Group of geologic formations in New Mexico, US

The Manzano Group is a group of geologic formations in central New Mexico. These have radiometric ages of 1601 to 1662 million years (Ma), corresponding to the late Statherian period of the Paleoproterozoic.

The name Manzano Group was previously applied to a group of sedimentary formations of Permian age in roughly the same geographical area. The original Manzano Group was historically important in the establishment of the paleontological time scale of the Permian period in western North America. However, the name was abandoned after 1920.

==Description==
The group consists of Statherian lithostratigraphic units exposed in the Los Pinos Mountains and nearby ranges of central New Mexico. These are mostly metarhyolite or quartzite units with some schist and amphibolite, and form a sequence in excess of 2700 meters thick. The group records deformation attributed to the Mazatzal orogeny, and the quartzites of the group may be the provenance of the lower conglomerates of the Marquenas Formation to the north, which was previously problematic. Study of the group also provides evidence in favor of the hypothesis that the Mazatzal Province was formed by continental arc volcanism from Yavapai crust. The group was subsequently severely folded and intruded by magma bodies during the Picuris orogeny.

===Stratigraphy===
The group is best exposed in an overturned syncline in the Los Pinos Mountains. Here the stratigraphy is:

Blue Springs Formation (youngest)
Sais Quartzite
Estadio Schist
White Ridge Quartzite
Abajo Formation
Sevilleta Metarhyolite
Bootleg Canyon Sequence
Tijeras Greenstone

The Estadio Schist is a garnet + staurolite + biotite schist, described as a marker bed separating the Sais Quartzite from the White Ridge Quartzite.
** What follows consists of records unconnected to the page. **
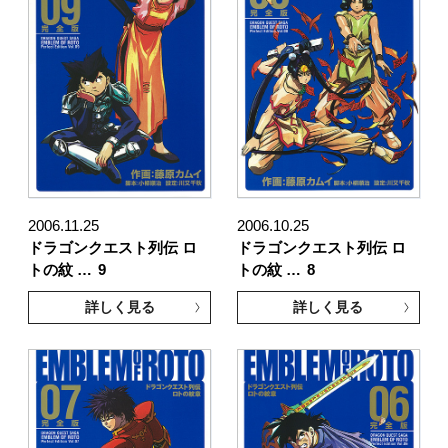
2006.11.25
2006.10.25
ドラゴンクエスト列伝 ロ
ドラゴンクエスト列伝 ロ
トの紋 …
9
トの紋 …
8
詳しく見る
詳しく見る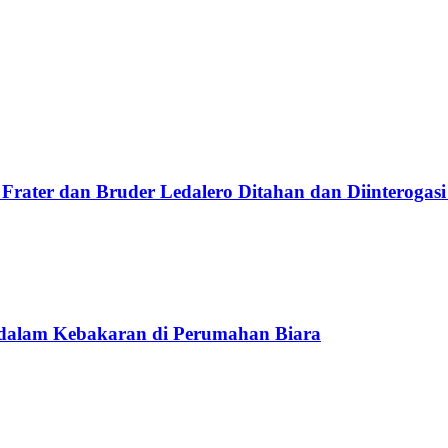
Frater dan Bruder Ledalero Ditahan dan Diinterogasi
 dalam Kebakaran di Perumahan Biara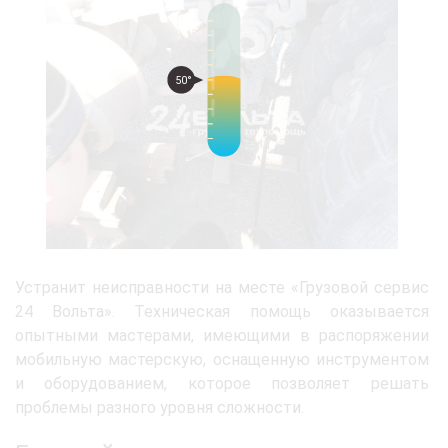
50°
Устранит неисправности на месте «Грузовой сервис
24 Вольта». Техническая помощь оказывается
опытными мастерами, имеющими в распоряжении
мобильную мастерскую, оснащенную инструментом
и оборудованием, которое позволяет решать
проблемы разного уровня сложности.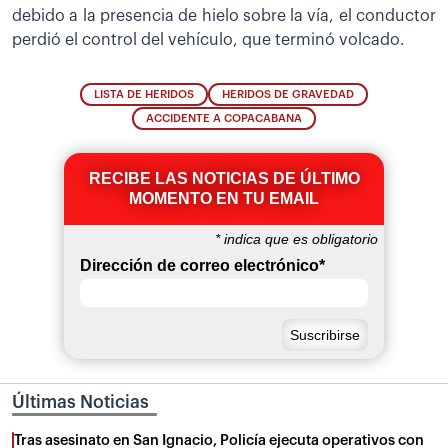
debido a la presencia de hielo sobre la vía, el conductor
perdió el control del vehículo, que terminó volcado.
LISTA DE HERIDOS
HERIDOS DE GRAVEDAD
ACCIDENTE A COPACABANA
RECIBE LAS NOTICIAS DE ÚLTIMO
MOMENTO EN TU EMAIL
*
indica que es obligatorio
Dirección de correo electrónico
*
Últimas Noticias
Tras asesinato en San Ignacio, Policía ejecuta operativos con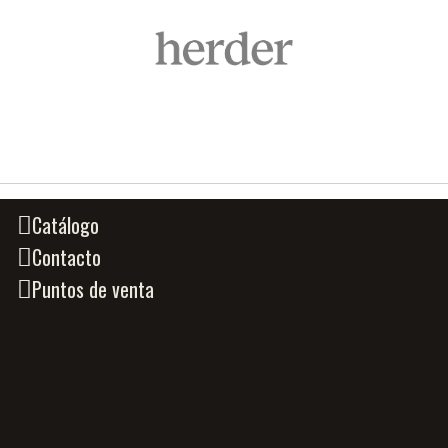
Catálogo
Contacto
Puntos de venta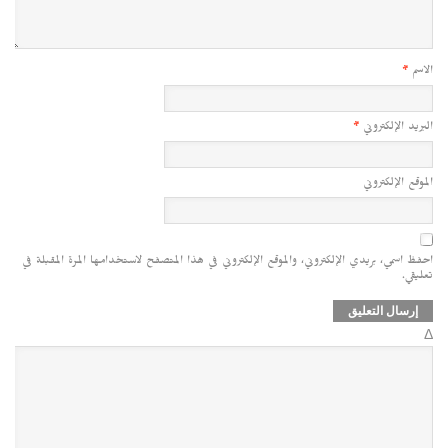
الاسم
*
البريد الإلكتروني
*
الموقع الإلكتروني
احفظ اسمي، بريدي الإلكتروني، والموقع الإلكتروني في هذا المتصفح لاستخدامها المرة المقبلة في
تعليقي.
Δ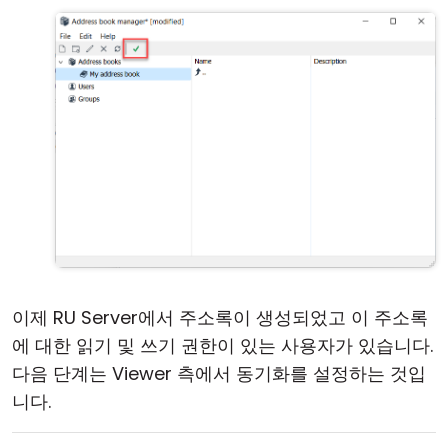
이제 RU Server에서 주소록이 생성되었고 이 주소록
에 대한 읽기 및 쓰기 권한이 있는 사용자가 있습니다.
다음 단계는 Viewer 측에서 동기화를 설정하는 것입
니다.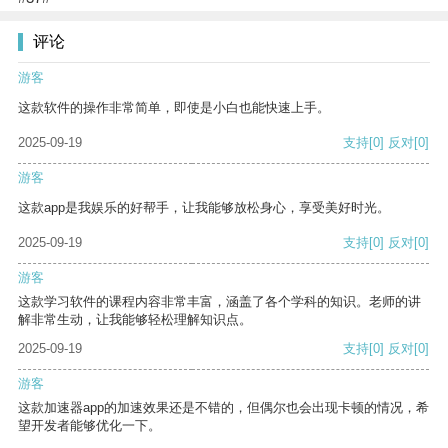
评论
游客
这款软件的操作非常简单，即使是小白也能快速上手。
2025-09-19
支持
[0]
反对
[0]
游客
这款app是我娱乐的好帮手，让我能够放松身心，享受美好时光。
2025-09-19
支持
[0]
反对
[0]
游客
这款学习软件的课程内容非常丰富，涵盖了各个学科的知识。老师的讲
解非常生动，让我能够轻松理解知识点。
2025-09-19
支持
[0]
反对
[0]
游客
这款加速器app的加速效果还是不错的，但偶尔也会出现卡顿的情况，希
望开发者能够优化一下。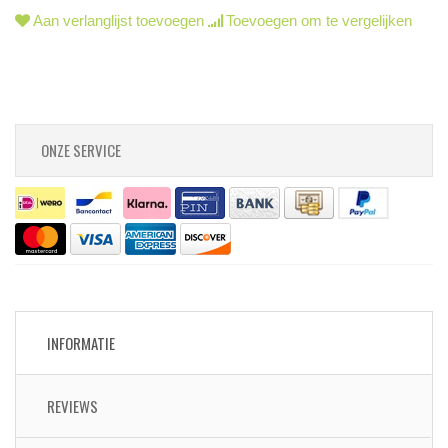
Aan verlanglijst toevoegen
Toevoegen om te vergelijken
ONZE SERVICE
INFORMATIE
REVIEWS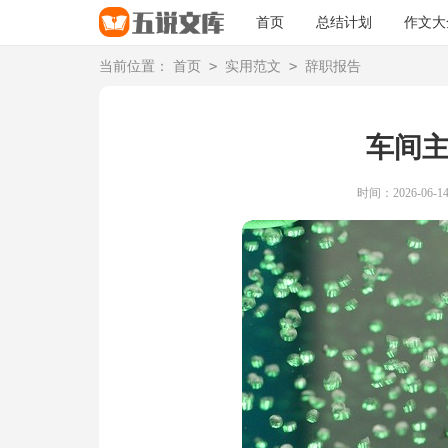
首页
总结计划
作文大
>
>
当前位置：
首页
实用范文
辞职报告
车间
时间：2026-06-14 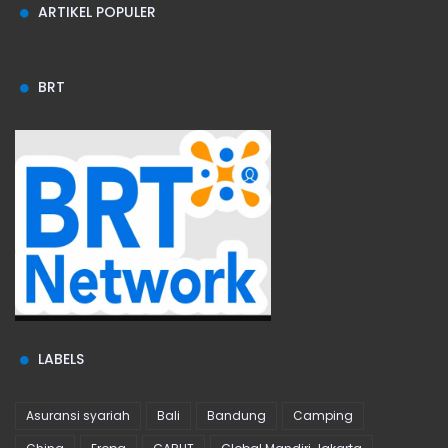
ARTIKEL POPULER
BRT
LABELS
Asuransi syariah
Bali
Bandung
Camping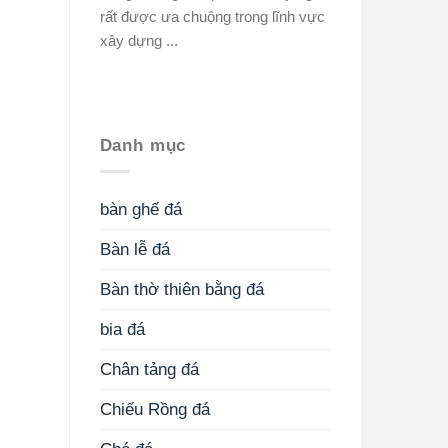
rất được ưa chuộng trong lĩnh vực
xây dựng ...
Danh mục
bàn ghế đá
Bàn lễ đá
Bàn thờ thiên bằng đá
bia đá
Chân tảng đá
Chiếu Rồng đá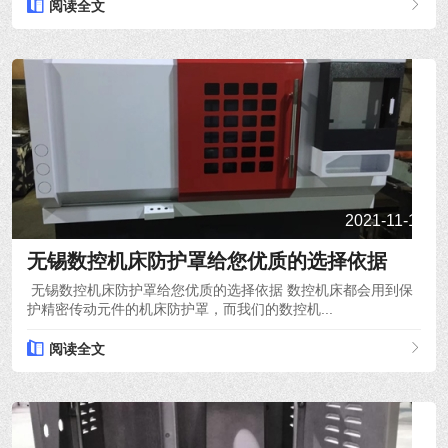
阅读全文
2021-11-16
无锡数控机床防护罩给您优质的选择依据
无锡数控机床防护罩给您优质的选择依据 数控机床都会用到保
护精密传动元件的机床防护罩，而我们的数控机...
阅读全文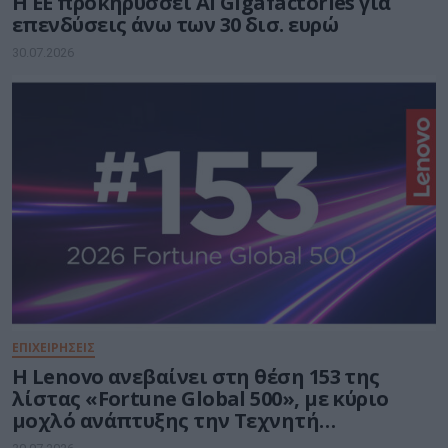
Η ΕΕ προκηρύσσει AI Gigafactories για
επενδύσεις άνω των 30 δισ. ευρώ
30.07.2026
ΕΠΙΧΕΙΡΗΣΕΙΣ
Η Lenovo ανεβαίνει στη θέση 153 της
λίστας «Fortune Global 500», με κύριο
μοχλό ανάπτυξης την Τεχνητή
Νοημοσύνη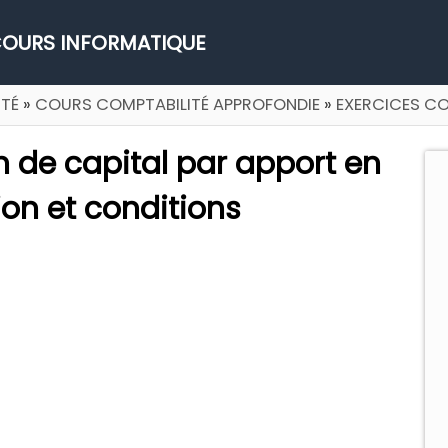
OURS INFORMATIQUE
TÉ
»
COURS COMPTABILITÉ APPROFONDIE
»
EXERCICES CO
n de capital par apport en
on et conditions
==History of investigation==
The Manzano Series was first named by Herrick in 1900. Herrick correctly placed the Carboniferous - Permian boundary just below the base of this unit and identified Permian fossils in overlying beds, but could find no fossils within the series itself. Gordon assigned the underlying beds to the (now-abandoned) Magdalena Group and added the overlying limestone beds now assigned to the San Andres Formation, and placed the Manzano Group in the upper Carboniferous based on fossils reported by Lee and Girty. The name continued in use at least as late as 1920, when Boese concluded from ammonite fossils that the Abo Formation was Uralian (Cisuralian?) in age. This placed the fossils in the upper Pennsylvanian as defined in western North America at that time, and Boese recommended abandonment, or at least heavy revision, of the Manzano Group.

The modern units corresponding to the original Manzano Group are (in ascending stratigraphic order) the Bursum Formation, Abo Formation, Yeso Formation, Glorieta Sandstone, and San Andres Formation. The Yeso Formation has itself been promoted to group rank, though this has not been universally accepted.

The name Manzano Group was revived in 2006 to refer to latest Statherian formations in the Manzano Mountains, a usage that has since become more widely adopted.